As stated in the JLS this allows any ASCII based tool to process the source files:

JLS §3.3

[…] The Java programming language specifies a standard way of transforming a program written in Unicode into ASCII that changes a program into a form that can be processed by ASCII-based tools. […]

This gives a fundamental guarantee for platform independence (independence of supported character sets) which has always been a key goal for the Java platform.

Being able to write any Unicode character anywhere in the file is a neat feature, and especially important in comments, when documenting code in non-latin languages.

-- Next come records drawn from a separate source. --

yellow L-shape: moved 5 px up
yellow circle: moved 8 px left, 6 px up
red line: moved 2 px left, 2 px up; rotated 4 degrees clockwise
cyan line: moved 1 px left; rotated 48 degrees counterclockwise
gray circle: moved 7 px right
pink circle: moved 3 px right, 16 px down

The fact that it can interfere with the semantics in such subtle ways is just an (unfortunate) side-effect.

There are many gotchas on this theme and Java Puzzlers by Joshua Bloch and Neal Gafter included the following variant:

Is this a legal Java program? If so, what does it print?

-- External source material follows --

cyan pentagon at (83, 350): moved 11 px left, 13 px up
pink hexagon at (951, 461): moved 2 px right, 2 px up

\u0070\u0075\u0062\u006c\u0069\u0063\u0020\u0020\u0020\u0020\u0063\u006c\u0061\u0073\u0073\u0020\u0055\u0067\u006c\u0079\u007b\u0070\u0075\u0062\u006c\u0069\u0063\u0020\u0020\u0020\u0020\u0020\u0020\u0020\u0073\u0074\u0061\u0074\u0069\u0063\u0076\u006f\u0069\u0064\u0020\u006d\u0061\u0069\u006e\u0028\u0053\u0074\u0072\u0069\u006e\u0067\u005b\u005d\u0020\u0020\u0020\u0020\u0020\u0020\u0061\u0072\u0067\u0073\u0029\u007b\u0053\u0079\u0073\u0074\u0065\u006d\u002e\u006f\u0075\u0074\u002e\u0070\u0072\u0069\u006e\u0074\u006c\u006e\u0028\u0020\u0022\u0048\u0065\u006c\u006c\u006f\u0020\u0077\u0022\u002b\u0022\u006f\u0072\u006c\u0064\u0022\u0029\u003b\u007d\u007d

(This program turns out to be a plain “Hello World” program.)

In the solution to the puzzler, they point out the following:

More seriously, this puzzle serves to reinforce the lessons of the previous three: Unicode escapes are essential when you need to insert characters that can’t be represented in any other way into your program. Avoid them in all other cases.